- [Отрывок из источника]

***

Но при ближайшем рассмотрении все эти связи оказываются опосредованными и сложными — тем более что известные аналогии "философии жизни" мы можем найти не только в модерне, но и в некоторых других стилевых системах начала XX века — например, в экспрессионизме. С другой стороны, модерн несет на себе следы соприкосновений с другими философскими концепциями. Последователь фрейдизма найдет отголосок этой концепции в частом обращении живописцев к мотивам сна и ассоциациям сновидений. Все это говорит о многообразии связей, которые осуществлялись в европейской культуре того времени, о своеобразном круговороте идей, представлений, чувствований, рождавших однотипные явления в философии, в науке, в искусстве. Больше того, можно сказать, что в смешении разных концепций и представлений была известная доля эклектизма, с помощью которого культура обретала способ обновлять себя.
Нечто подобное мы находим и в религиозных представлениях конца XIX — начала XX столетия. XIX век был в целом наиболее безрелигиозным. Он ознаменован ослаблением веры в самых разнообразных кругах общества вера приобретала формальный характер. В конце века наметились тенденции обновления религии, своевольного и причудливого соединения язычества и христианства увлечения буддизмом, теософией и антропософией. Атеистическое отрицание морали у Ницше в конце концов привело его к обновленному язычеству, к представлению о культуре человечества как борьбе или комбинации двух начал — "дионисийского" — буйного, безудержного, хаотического и "аполлонического" — организованного, гармоничного. "Язычество" Ницще оказало сильное воздействие на многих философов и литераторов начала XX столетия.
В Германии Фридрих Линхард в своей книге "Новые идеалы" (1901) говорит о стремлении представителей культуры того времени "соединить в новой форме Крест и Розу. Голгофу и Акрополь". Как бы прямым подтверждением этих слов могла бы явиться картина Макса Клингера "Христос на Олимпе"' (1897), где Христос предстает перед сидящим па троне Зевсом, окруженным другими богами. Здесь сталкиваются, а затем как бы смешиваются язычество и христианство, порождая новый, единый пантеон богов.
Подобный "религиозный эклектизм", царивший на рубеже столетий. был не только свидетельством религиозной непоследовательности или затянувшегося кризиса христианства: он знаменовал стремление общества. миновавшего период рационального позитивизма вновь прикоснуться к иррациональному, непознанному, непознаваемому. Все это не могло не найти отклика в искусстве, в характере его стиля.

***

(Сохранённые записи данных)

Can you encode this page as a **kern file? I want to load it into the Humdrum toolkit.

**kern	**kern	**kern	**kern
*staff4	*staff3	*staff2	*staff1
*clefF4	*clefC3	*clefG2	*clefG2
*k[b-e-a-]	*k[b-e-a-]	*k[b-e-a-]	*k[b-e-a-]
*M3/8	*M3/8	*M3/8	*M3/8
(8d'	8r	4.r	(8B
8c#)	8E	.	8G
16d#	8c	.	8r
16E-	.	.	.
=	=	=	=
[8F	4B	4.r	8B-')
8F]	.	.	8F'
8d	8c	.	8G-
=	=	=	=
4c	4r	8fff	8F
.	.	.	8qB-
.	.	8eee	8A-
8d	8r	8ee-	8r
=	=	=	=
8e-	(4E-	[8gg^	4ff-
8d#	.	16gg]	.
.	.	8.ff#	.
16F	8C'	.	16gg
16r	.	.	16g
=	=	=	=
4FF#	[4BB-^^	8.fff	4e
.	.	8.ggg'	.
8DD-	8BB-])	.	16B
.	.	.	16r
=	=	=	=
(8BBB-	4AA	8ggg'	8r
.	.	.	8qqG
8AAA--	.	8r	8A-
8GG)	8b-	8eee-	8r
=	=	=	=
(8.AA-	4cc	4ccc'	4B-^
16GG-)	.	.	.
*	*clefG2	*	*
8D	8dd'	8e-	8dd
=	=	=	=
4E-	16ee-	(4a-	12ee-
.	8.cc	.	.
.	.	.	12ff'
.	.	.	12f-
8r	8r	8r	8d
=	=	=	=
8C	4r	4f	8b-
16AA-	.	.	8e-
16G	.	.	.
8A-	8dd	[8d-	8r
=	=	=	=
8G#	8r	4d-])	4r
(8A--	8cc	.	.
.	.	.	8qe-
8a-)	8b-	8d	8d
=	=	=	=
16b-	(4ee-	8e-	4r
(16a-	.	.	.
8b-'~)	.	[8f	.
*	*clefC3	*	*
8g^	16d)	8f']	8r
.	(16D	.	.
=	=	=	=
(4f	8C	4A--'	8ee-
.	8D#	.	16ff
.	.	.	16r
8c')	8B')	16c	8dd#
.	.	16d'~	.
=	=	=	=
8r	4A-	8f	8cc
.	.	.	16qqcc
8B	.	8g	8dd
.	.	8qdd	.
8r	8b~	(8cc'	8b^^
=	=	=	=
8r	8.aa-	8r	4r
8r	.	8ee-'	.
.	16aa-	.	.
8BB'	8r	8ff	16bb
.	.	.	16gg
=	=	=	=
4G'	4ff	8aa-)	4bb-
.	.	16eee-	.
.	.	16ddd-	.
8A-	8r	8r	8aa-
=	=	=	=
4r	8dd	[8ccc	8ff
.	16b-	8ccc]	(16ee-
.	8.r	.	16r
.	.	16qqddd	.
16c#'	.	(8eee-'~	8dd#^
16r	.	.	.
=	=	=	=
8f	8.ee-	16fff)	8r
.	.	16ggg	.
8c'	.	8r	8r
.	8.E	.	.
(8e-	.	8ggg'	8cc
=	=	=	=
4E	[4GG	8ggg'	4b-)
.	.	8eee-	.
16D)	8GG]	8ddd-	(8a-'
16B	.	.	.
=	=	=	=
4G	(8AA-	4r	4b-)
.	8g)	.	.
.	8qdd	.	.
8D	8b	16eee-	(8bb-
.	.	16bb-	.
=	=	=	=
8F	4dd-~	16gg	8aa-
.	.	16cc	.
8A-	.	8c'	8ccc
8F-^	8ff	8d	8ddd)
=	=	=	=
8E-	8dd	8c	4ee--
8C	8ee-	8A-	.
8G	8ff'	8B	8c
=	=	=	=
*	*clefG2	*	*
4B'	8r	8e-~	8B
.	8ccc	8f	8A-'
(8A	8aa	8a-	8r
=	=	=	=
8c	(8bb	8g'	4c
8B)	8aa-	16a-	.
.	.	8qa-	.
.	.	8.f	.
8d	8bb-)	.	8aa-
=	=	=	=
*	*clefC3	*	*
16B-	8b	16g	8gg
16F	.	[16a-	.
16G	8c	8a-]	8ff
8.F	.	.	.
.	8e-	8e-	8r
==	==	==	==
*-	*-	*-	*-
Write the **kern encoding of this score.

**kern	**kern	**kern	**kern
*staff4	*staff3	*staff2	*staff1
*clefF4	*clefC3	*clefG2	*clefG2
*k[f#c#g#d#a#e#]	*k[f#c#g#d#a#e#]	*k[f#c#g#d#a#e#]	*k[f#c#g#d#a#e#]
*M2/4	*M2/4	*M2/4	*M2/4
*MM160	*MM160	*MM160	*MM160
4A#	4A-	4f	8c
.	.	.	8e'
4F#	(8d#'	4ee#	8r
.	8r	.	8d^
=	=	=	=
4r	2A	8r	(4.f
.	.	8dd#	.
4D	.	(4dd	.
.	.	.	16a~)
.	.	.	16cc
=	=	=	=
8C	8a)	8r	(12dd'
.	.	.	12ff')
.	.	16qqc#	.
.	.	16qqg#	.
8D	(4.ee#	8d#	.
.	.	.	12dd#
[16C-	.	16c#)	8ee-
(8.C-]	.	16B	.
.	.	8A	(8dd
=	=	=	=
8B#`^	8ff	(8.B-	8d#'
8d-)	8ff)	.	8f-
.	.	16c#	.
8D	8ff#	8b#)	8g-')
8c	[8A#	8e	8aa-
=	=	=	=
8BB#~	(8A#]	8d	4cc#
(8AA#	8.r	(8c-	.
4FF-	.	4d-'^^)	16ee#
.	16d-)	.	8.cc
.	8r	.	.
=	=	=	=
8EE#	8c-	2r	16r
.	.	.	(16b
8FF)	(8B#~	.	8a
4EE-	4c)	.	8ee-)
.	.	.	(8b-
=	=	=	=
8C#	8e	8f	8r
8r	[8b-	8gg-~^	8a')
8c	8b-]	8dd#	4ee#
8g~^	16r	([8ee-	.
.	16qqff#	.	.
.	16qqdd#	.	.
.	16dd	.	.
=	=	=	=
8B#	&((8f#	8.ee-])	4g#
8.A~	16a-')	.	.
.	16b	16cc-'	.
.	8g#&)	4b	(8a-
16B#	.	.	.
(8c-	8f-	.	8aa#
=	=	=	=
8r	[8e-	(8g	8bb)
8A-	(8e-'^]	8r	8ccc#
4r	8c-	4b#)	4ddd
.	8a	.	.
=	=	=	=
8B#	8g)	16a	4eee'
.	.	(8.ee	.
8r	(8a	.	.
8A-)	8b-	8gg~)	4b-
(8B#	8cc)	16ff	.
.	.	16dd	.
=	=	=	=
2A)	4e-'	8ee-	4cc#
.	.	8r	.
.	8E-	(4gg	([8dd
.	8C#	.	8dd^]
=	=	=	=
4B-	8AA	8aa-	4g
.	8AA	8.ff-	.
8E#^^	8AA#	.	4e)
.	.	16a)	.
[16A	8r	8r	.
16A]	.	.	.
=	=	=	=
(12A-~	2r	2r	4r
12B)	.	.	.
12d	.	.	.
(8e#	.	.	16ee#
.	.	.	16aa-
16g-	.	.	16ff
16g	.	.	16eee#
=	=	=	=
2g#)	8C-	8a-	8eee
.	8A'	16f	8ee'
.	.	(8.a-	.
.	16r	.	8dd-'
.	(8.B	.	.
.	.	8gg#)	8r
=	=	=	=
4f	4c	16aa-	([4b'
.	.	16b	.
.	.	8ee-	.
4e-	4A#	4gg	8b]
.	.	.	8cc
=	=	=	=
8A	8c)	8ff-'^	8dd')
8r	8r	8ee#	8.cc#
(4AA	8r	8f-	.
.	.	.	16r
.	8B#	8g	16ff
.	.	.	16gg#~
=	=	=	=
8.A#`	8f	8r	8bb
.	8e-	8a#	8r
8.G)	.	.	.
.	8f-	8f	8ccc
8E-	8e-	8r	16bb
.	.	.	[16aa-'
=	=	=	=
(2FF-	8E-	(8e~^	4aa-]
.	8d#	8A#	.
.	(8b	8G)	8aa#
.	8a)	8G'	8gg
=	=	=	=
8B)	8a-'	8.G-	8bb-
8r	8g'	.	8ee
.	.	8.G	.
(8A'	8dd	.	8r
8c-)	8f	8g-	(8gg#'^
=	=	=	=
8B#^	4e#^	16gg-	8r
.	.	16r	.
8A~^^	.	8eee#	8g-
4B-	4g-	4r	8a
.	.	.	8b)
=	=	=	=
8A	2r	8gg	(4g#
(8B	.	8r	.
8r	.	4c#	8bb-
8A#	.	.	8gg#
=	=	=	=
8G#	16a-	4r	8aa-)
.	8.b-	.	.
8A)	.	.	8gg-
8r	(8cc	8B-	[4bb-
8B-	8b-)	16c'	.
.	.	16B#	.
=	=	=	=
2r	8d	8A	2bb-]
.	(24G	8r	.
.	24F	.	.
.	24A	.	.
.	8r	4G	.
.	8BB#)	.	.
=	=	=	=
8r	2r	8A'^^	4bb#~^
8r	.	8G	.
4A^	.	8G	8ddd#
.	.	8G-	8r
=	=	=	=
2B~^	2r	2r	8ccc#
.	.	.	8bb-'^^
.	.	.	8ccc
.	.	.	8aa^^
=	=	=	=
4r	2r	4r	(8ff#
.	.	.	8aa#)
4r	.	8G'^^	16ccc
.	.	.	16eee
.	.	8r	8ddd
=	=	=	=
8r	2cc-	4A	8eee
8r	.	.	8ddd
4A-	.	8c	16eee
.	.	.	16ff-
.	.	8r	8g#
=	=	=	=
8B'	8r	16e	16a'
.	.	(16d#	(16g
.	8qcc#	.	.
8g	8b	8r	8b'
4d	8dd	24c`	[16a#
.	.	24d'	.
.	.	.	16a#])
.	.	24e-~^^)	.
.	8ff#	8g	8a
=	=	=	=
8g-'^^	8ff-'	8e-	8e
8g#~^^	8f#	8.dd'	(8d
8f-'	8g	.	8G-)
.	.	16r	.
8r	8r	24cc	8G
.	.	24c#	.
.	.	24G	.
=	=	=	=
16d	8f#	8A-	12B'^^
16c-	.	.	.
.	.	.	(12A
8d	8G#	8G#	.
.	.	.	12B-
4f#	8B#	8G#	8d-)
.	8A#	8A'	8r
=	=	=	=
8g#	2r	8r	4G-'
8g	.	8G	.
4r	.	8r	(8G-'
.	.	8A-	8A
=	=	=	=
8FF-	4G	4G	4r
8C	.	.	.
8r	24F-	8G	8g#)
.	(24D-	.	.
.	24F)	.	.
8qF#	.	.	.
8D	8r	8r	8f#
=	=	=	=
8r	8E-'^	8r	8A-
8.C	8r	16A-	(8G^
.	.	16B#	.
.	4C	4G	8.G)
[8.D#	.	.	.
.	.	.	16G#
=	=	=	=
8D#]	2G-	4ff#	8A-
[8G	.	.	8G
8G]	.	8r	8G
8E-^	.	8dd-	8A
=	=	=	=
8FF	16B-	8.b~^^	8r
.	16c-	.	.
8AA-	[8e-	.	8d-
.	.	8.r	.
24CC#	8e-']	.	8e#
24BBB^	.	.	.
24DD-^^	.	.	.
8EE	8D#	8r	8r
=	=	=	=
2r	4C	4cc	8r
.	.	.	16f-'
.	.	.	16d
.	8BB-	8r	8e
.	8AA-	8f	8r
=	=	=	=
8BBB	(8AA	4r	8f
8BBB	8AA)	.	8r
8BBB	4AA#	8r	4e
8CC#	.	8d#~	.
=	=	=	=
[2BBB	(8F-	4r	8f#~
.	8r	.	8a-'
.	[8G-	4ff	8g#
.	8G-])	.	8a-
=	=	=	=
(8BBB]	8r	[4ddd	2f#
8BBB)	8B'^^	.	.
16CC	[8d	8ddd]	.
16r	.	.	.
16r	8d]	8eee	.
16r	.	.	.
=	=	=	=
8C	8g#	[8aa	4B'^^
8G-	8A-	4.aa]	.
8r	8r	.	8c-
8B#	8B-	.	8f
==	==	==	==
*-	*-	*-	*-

***

- [Короткое задание 1] Перепишите часть отрывка о модерне без изменений: начните там, где стоят слова «Но при ближайшем», и остановитесь после слов «способ обновлять себя.».
- [Короткое задание 2] Ответьте «да» или «нет» на каждое утверждение и приведите дословно слова отрывка о модерне, которые это решают. (a) Книга Фридриха Линхарда «Новые идеалы» вышла в 1901 году. (b) XIX век в отрывке назван самым религиозным. (c) Аналогии «философии жизни» можно найти только в модерне.

- [Ответ 1]
Но при ближайшем рассмотрении все эти связи оказываются опосредованными и сложными — тем более что известные аналогии "философии жизни" мы можем найти не только в модерне, но и в некоторых других стилевых системах начала XX века — например, в экспрессионизме. С другой стороны, модерн несет на себе следы соприкосновений с другими философскими концепциями. Последователь фрейдизма найдет отголосок этой концепции в частом обращении живописцев к мотивам сна и ассоциациям сновидений. Все это говорит о многообразии связей, которые осуществлялись в европейской культуре того времени, о своеобразном круговороте идей, представлений, чувствований, рождавших однотипные явления в философии, в науке, в искусстве. Больше того, можно сказать, что в смешении разных концепций и представлений была известная доля эклектизма, с помощью которого культура обретала способ обновлять себя.

- [Ответ 2]
(a) Да: «В Германии Фридрих Линхард в своей книге "Новые идеалы" (1901)».
(b) Нет: «XIX век был в целом наиболее безрелигиозным».
(c) Нет: «известные аналогии "философии жизни" мы можем найти не только в модерне, но и в некоторых других стилевых системах начала XX века».